● Action item:
Copy the data below word for word, leaving out the pictures.

(The data begins)

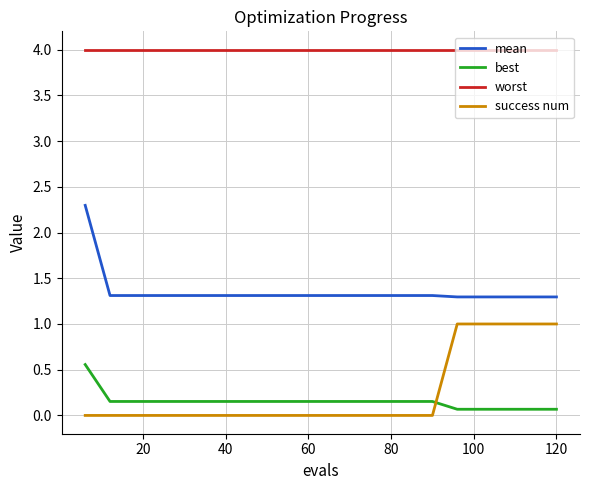

Which series has the largest total across all categories?

worst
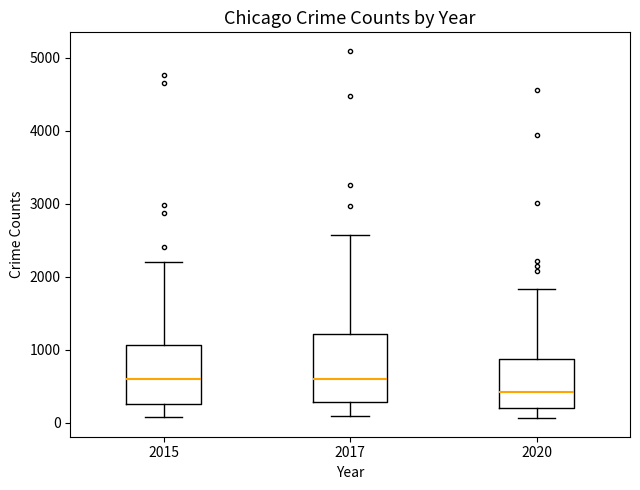

Where is the lower edge of the box at x = 2017 on the y-axis? The values are not printed on the chart, so give them approximately, as read against the axis.

300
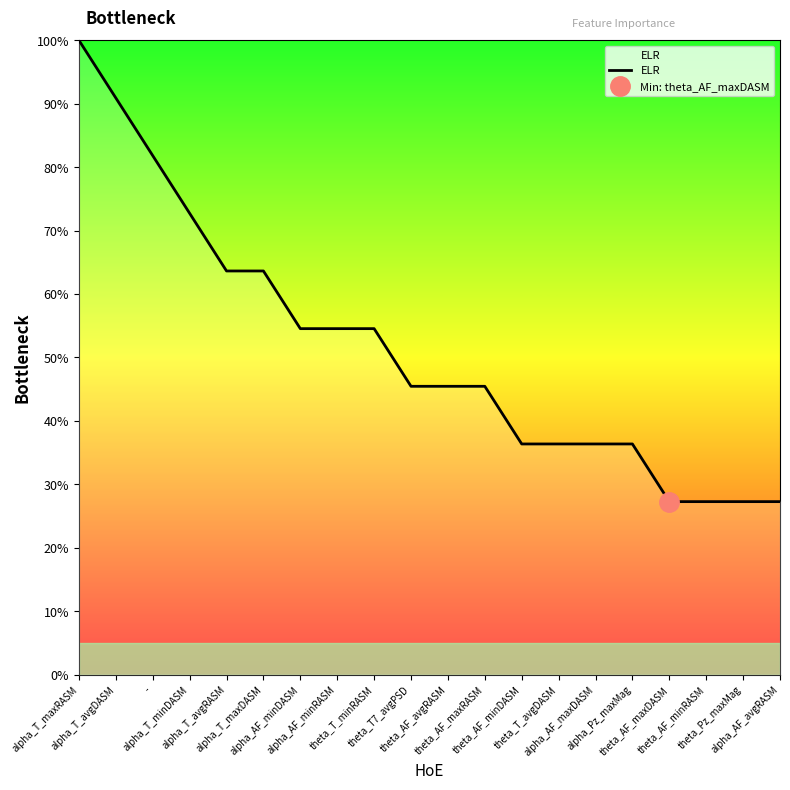

What is the sum of all values?

1027.3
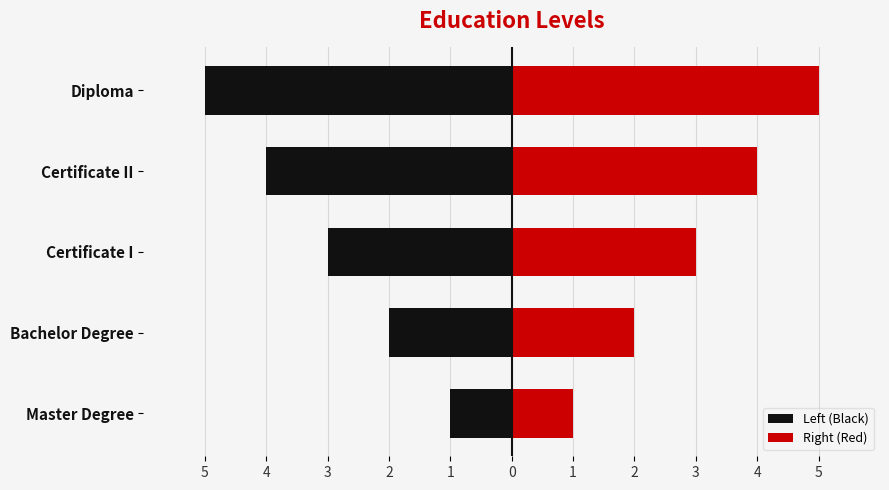

What is the difference between the Left (Black) values at Master Degree and Certificate I?

2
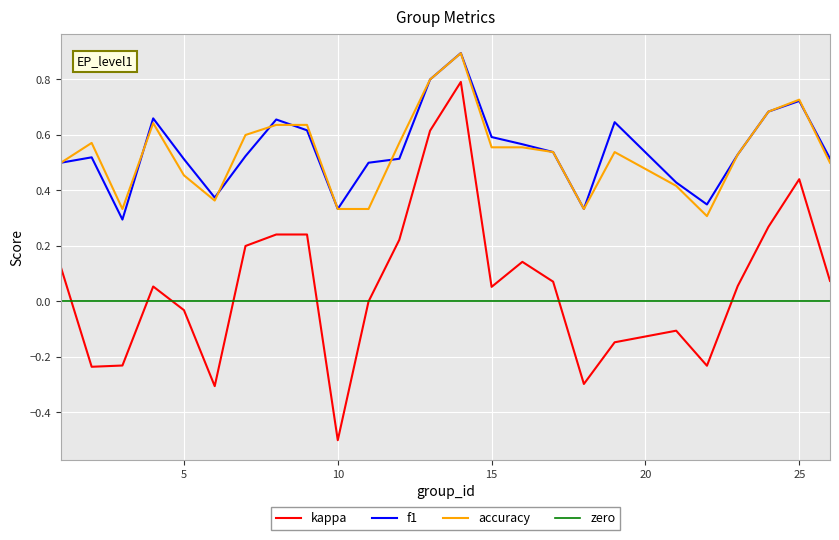

What is the spread (max minus min) of values at 10?

0.8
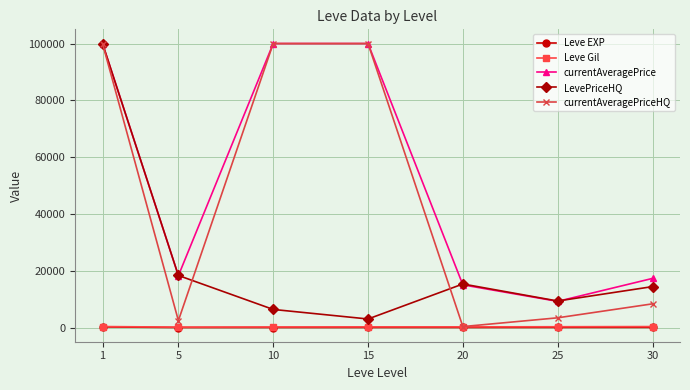

Which series has the largest total across all categories?

currentAveragePrice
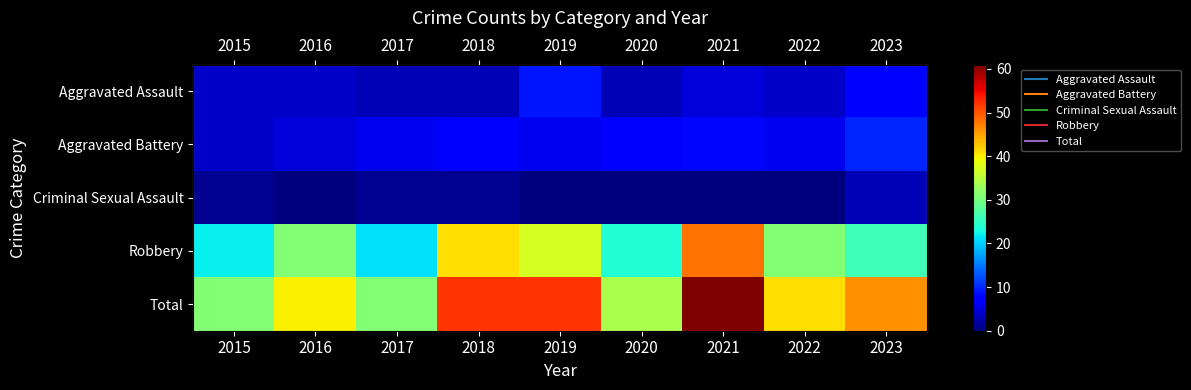

At which label does Criminal Sexual Assault reach its peak?

2023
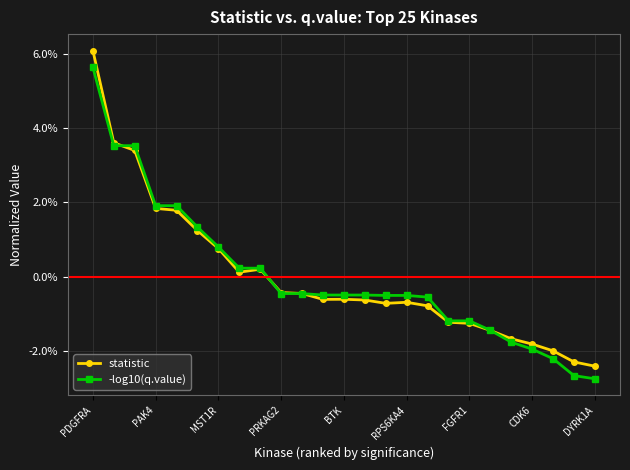

Rank the series by their maximum value, from lowest to highest.

-log10(q.value), statistic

(The data ends)

● Solution to this task:
Which series has the largest total across all categories?

worst

Where is the lower edge of the box at x = 2017 on the y-axis? The values are not printed on the chart, so give them approximately, as read against the axis.

300

What is the sum of all values?

1027.3

What is the difference between the Left (Black) values at Master Degree and Certificate I?

2

What is the spread (max minus min) of values at 10?

0.8

Which series has the largest total across all categories?

currentAveragePrice

At which label does Criminal Sexual Assault reach its peak?

2023

Rank the series by their maximum value, from lowest to highest.

-log10(q.value), statistic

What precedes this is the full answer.